Being in the field of digital diplomacy, talking about it and wanting to write about it has driven me to Google ‘digital diplomacy definition’ every once in a while. Guess what. Every time I do it, I come across the same things:

  1. An opening sentence that reads ” There is yet and official definition for digital diplomacy” (mine included)
  2. “The differences between diplomacy and digital diplomacy are…”
  3. Stories and articles by or about professionals who engage citizens in the name of the government via their own websites and social media networks.

At first I thought it to be the fact that the field is still in its infancy and that no one is ready to set something in stone when it is still crystallizing. Interestingly enough, even the ancient practice of defense/military diplomacy doesn’t yet have an official definition.

I am in no position to try to define digital diplomacy. But I do hope that by sharing some of my thoughts I will be able to contribute to the work process of whoever steps up to the challenge and is accepted by most.

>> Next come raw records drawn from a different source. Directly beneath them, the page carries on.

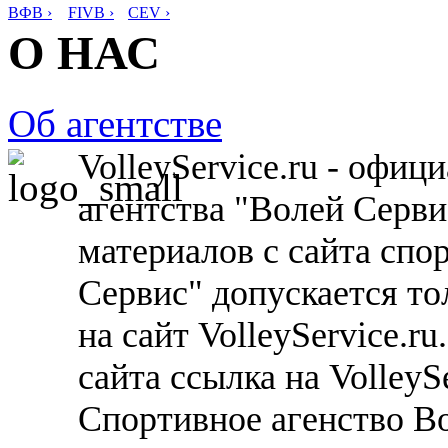
ВФВ ›
FIVB ›
CEV ›
О НАС
Об агентстве
VolleyService.ru - офи
агентства "Волей Серв
материалов с сайта спо
Сервис" допускается то
на сайт VolleyService.r
сайта ссылка на VolleyS
Спортивное агенство В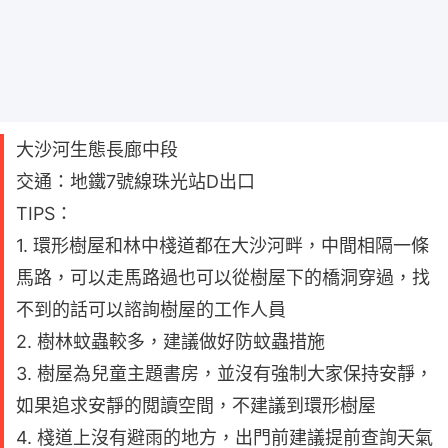
大沙河生態長廊中段
交通：地鐵7號線珠光站D出口
TIPS：
1. 環形樹屋和林中棧道都在大沙河畔，中間相隔一條
馬路，可以走馬路過也可以從樹屋下的橋洞穿過，找
不到的話可以諮詢樹屋的工作人員
2. 樹林蚊蟲較多，建議做好防蚊蟲措施
3. 樹屋為兒童主題書房，並沒有強制大家保持安靜，
如果追求安靜的閲讀空間，不建議到環形樹屋
4. 棧道上沒有避雨的地方，出門前建議提前查詢天氣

Let’s take a look at a few simplistic definitions of diplomacy and see if and how digital diplomacy applies to them.

Diplomacy:

  • The art and practice of conducting negotiations between nations.
  • A process of conducting activities with tact in order to bring about good relationships.

Public Diplomacy:

Any of the ways in which a country or organization communicates with citizens in other societies as opposed to diplomacy carried out between 2 or more national governments.

Defense and Military Diplomacy:

Peaceful application of military and defense resources to contribute to the development and maintenance of a country’s foreign relations via attachés who help facilitate agreements, treaties, visits joint drills and other forms of peaceful military engagement.

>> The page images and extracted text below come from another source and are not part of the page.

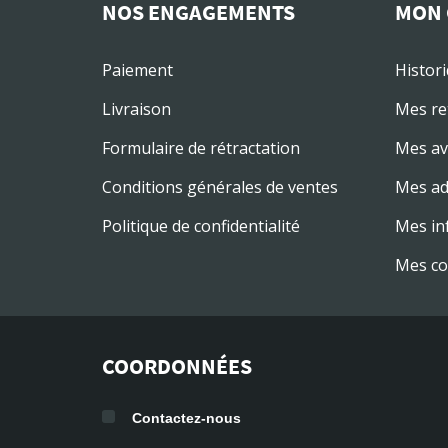
NOS ENGAGEMENTS
MON 
Paiement
Histor
Livraison
Mes re
Formulaire de rétractation
Mes av
Conditions générales de ventes
Mes ad
Politique de confidentialité
Mes in
Mes co
COORDONNÉES
Contactez-nous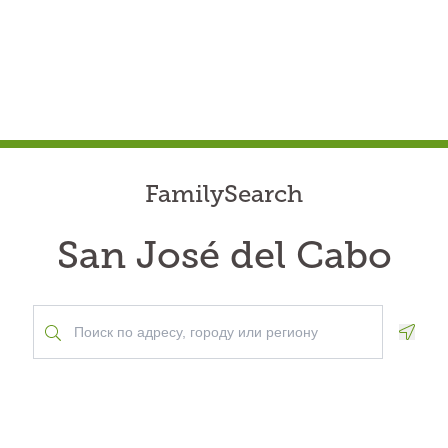
FamilySearch
San José del Cabo
Geolo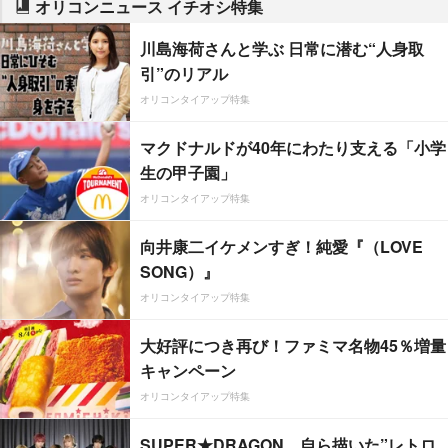
オリコンニュース イチオシ特集
川島海荷さんと学ぶ 日常に潜む“人身取
引”のリアル
オリコンタイアップ特集
マクドナルドが40年にわたり支える「小学
生の甲子園」
オリコンタイアップ特集
向井康二イケメンすぎ！純愛『（LOVE
SONG）』
オリコンタイアップ特集
大好評につき再び！ファミマ名物45％増量
キャンペーン
オリコンタイアップ特集
SUPER★DRAGON、自ら描いた”レトロ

Given those definitions, is it safe to say that digital diplomacy is a form of public diplomacy in which a government engages citizens in other societies? Yes.

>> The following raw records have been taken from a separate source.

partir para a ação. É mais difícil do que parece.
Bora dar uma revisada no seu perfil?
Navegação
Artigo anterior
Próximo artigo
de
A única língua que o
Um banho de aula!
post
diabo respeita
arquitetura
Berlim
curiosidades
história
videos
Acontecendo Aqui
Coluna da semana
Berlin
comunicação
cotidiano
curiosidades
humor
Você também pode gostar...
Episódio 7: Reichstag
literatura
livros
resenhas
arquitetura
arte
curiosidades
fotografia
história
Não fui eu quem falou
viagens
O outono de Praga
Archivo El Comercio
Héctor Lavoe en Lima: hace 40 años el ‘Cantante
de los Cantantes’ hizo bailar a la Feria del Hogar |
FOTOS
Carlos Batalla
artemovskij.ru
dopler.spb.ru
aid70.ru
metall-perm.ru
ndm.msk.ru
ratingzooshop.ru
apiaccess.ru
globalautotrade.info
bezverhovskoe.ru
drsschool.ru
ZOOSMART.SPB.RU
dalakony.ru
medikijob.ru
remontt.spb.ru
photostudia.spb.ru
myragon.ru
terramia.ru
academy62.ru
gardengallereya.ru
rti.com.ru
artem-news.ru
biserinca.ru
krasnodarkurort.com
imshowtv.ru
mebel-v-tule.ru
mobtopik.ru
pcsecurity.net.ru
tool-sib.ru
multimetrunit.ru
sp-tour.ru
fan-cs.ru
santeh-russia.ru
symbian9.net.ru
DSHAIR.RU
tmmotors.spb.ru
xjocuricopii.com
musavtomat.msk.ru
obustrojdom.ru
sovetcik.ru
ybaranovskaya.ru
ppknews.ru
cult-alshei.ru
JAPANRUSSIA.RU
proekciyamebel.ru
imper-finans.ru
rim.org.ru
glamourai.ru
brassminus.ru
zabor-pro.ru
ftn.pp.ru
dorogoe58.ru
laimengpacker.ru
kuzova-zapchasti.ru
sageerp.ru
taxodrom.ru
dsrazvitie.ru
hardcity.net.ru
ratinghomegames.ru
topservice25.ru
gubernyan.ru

Can we also say that it is a means to facilitate activities (‘with tact’) in order to bring about good relations between countries? Yes.

Can it also be said that peaceful application of military resources to the development and maintenance of a country’s foreign relations can also include secure online portals, messaging, instant messaging, forums and information shares? Yes.

Can we also include a government’s engagement with its own citizens, as well as UN and consular corps diplomats’ online engagements into this whole one-to-many conversation? Yes.

I don’t want to get too wordy, but I did promise to dig deep… So I will be taking these definitions apart separately in future blog posts. Hopefully giving more answers than posing questions.